I capolavori della Storia dell’Arte vivono in eterno non solo nella ammirazione dei fruitori delle diverse generazioni, ma anche nella reinvenzione degli artisti di epoche successive che ne traspongono su altri piani l’idea generatrice dell’opera.
È il caso della Ultima Cena di Leonardo da Vinci la cui immagine è recentemente uscita dalla parete del Refettorio del Convento di S. Maria delle Grazie a Milano per riapparire nell’invaso della cupola della Basilica di S.Maria di Montesanto, detta la Chiesa degli Artisti, in piazza del Popolo a Roma, in occasione della festa del Corpus Domini il 6 giugno 2021.
Miracolo della tecnica… e non solo! La visione estatica che rapisce chi è entrato nella chiesa dal 4 al 11 giugno si deve alla geniale invenzione di Armondo Linus Acosta (regista e autore) che ha creato un cortometraggio della durata di nove minuti: già presentato a Milano, nel Palazzo Reale, in concomitanza con l’esposizione dell’arazzo vaticano riproducente il Cenacolo leonardiano (8 ottobre – 17 novembre 2019), The Last Supper: the Living Tableau si rivela di una potenza ipnotica incredibile, per via dei lenti e solenni gesti dei personaggi e della drammaticità della colonna sonora dello Stabat Mater  di Rossini. 

Nella penombra della chiesa la testa va in su per guardare la scena della Sacra Cena sullo sfondo architettonico delle tre finestre che inquadrano il paesaggio esterno, così come Leonardo lo dipinse. Gli apostoli, ripresi in controluce, sono già seduti in gruppi di tre per volta, come nel dipinto leonardesco che viene riproposto nella fedeltà di ogni dettaglio. Lentamente appare la figura di Gesù Cristo che prende posto al centro della tavola imbandita e inizia con lenta e ieratica gestualità a protendersi verso gli apostoli.
Tutti i personaggi sono somiglianti, nella fisionomia e nei costumi, in maniera impressionante a quelli dipinti da Leonardo.
Non sono attori professionisti ma addetti ai lavori su set cinematografici, notati dal regista per via della loro somiglianza con gli apostoli leonardiani, quindi scelti successivamente per il ruolo. Lo stesso Armondo Linus Acosta si è prestato ad impersonare l’apostolo Taddeo.

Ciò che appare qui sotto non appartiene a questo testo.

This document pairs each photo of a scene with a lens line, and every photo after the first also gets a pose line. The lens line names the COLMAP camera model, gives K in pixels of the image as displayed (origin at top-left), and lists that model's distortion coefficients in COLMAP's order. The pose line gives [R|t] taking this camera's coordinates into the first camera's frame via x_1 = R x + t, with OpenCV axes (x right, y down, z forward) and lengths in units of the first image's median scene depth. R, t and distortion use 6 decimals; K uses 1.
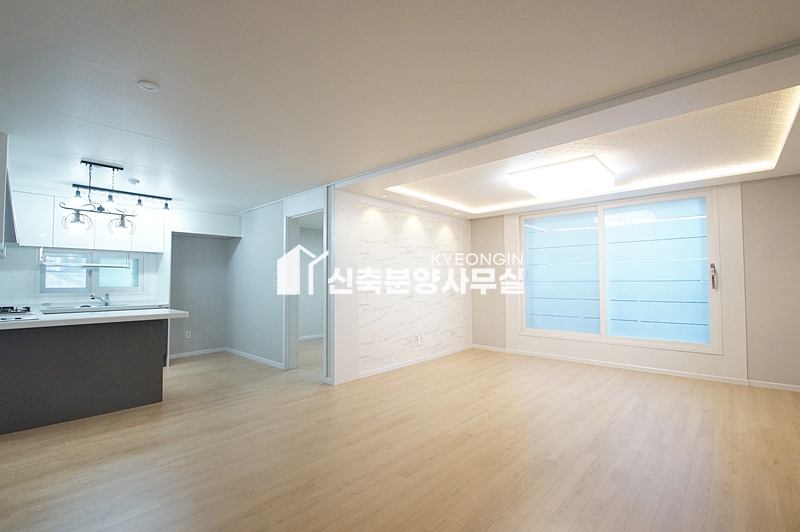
lens RADIAL K [[353.4, 0, 400.9], [0, 353.4, 271.3], [0, 0, 1]] dist [0.002693, -0.006757]
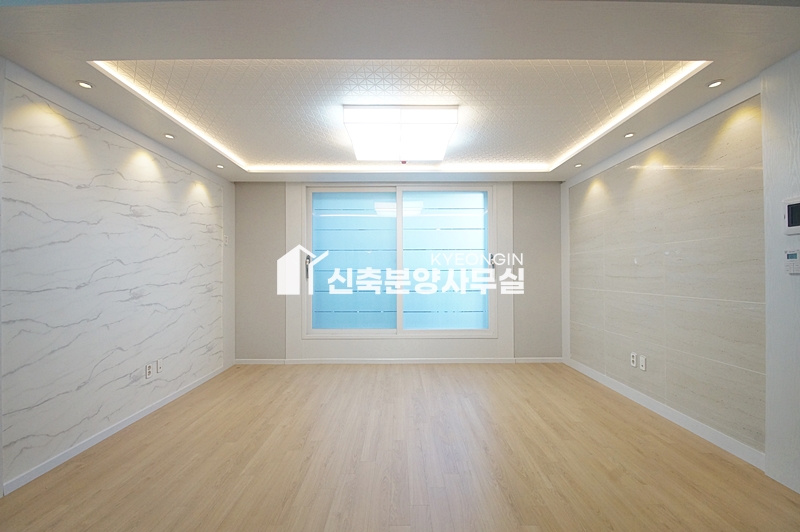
lens RADIAL K [[353.4, 0, 399.3], [0, 353.4, 268.3], [0, 0, 1]] dist [0.002693, -0.006757]
pose [[0.736446, 0.010797, 0.676411, -0.048036], [-0.020434, 0.999771, 0.006289, 0.017719], [-0.676188, -0.018454, 0.736498, 0.348901]]
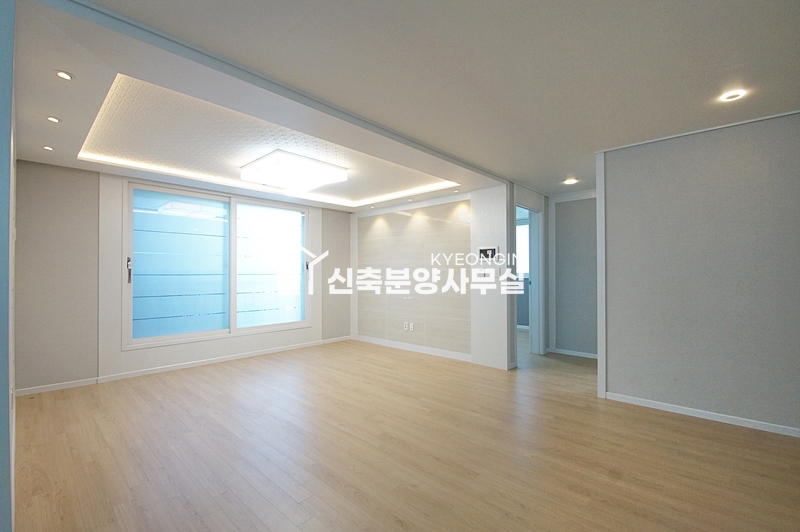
lens RADIAL K [[353.4, 0, 399.0], [0, 353.4, 269.0], [0, 0, 1]] dist [0.002693, -0.006757]
pose [[0.015066, 0.018035, 0.999724, -0.438542], [-0.028165, 0.999448, -0.017605, 0.017851], [-0.999490, -0.027891, 0.015566, 0.548125]]
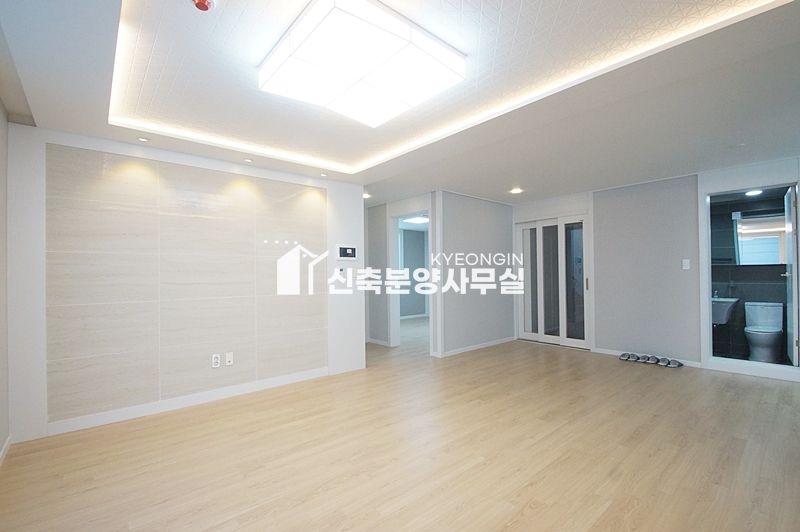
lens RADIAL K [[353.4, 0, 398.0], [0, 353.4, 270.0], [0, 0, 1]] dist [0.002693, -0.006757]
pose [[-0.992764, 0.017491, 0.118797, 0.280449], [0.012357, 0.998963, -0.043814, 0.038533], [-0.119440, -0.042029, -0.991951, 1.202571]]
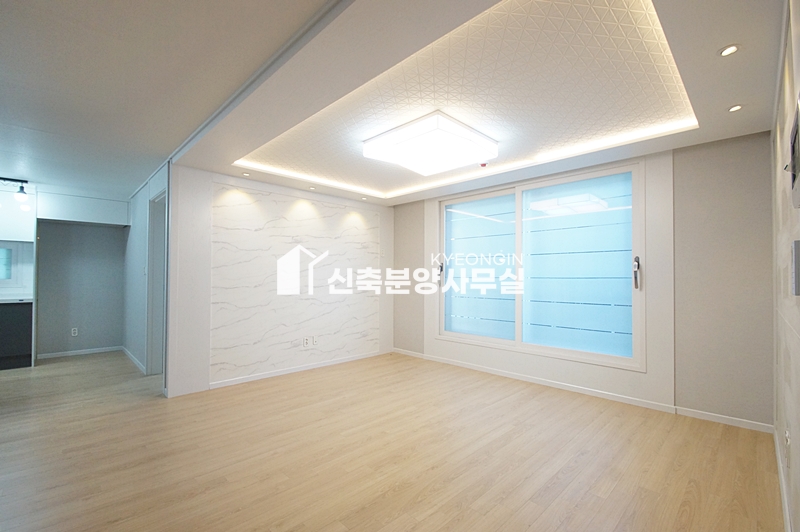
lens RADIAL K [[353.4, 0, 397.5], [0, 353.4, 271.0], [0, 0, 1]] dist [0.002693, -0.006757]
pose [[0.998621, 0.008177, -0.051866, 0.344354], [-0.007503, 0.999885, 0.013165, 0.003988], [0.051968, -0.012757, 0.998567, 0.161835]]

Dante Ferretti e Francesca Lo Schiavo hanno provveduto ad animare la scena in modo originale, mettendo in opera uno stratagemma che desse una particolare  postura e una resa eccezionale dei costumi ai personaggi. Si sono serviti di calchi di gesso in cui calare i corpi degli attori affinché potessero con più facilità mantenere la posizione data e annullare la percezione plastica e naturale dei corpi attoriali.
Inoltre Vittorio Storaro ha dato al cortometraggio una impronta di perfezione stilistica che contraddistingue la sua maestria, tra l’altro affermando che la sua intenzione era quella di rendere la pittura viva.
La proiezione vive di due momenti distinti: con i fotogrammi in “bianco-nero” durante la reale celebrazione della messa dell’officiante di turno nella sottostante zona absidale della chiesa e poi successivamente col passaggio “a colori” quando, finita la celebrazione, si raggiunge la piena oscurità in tutta la chiesa, a porte chiuse. Con lo sguardo all’insù si viene estaticamente rapiti in un mondo irreale che è alle radici della storia umana e religiosa. Non prevale esclusivamente il sentimento religioso, ma si insinua una serena e suggestiva meditazione sulla condizione umana e sui suoi valori. Parla direttamente al cuore questo living tableau, senza scadere in banali sentimentalismi.
Questa opera di Acosta si differenzia nella tipologia e nella finalità dalla Ultima Cena di Peter Greeneway (2008 Milano) che con esperimenti digitali mostra sulla immagine dell’opera leonardesca una sovrapposizione di schemi grafici, giochi di luce e isolamento di particolari come le mani per una lettura critica e scientifica del dipinto.
Del tutto differente dall’afflato poetico e magico del Last Supper di Acosta, che è stato proiettato già a Gerusalemme nella Basilica del Santo Sepolcro durante la scorsa Settimana Santa e poi per papa Francesco al Vaticano. In un prossimo tour mondiale l’opera di Acosta riapparirà, di volta in volta in altre sedi, in contesti ambientali imprevedibili.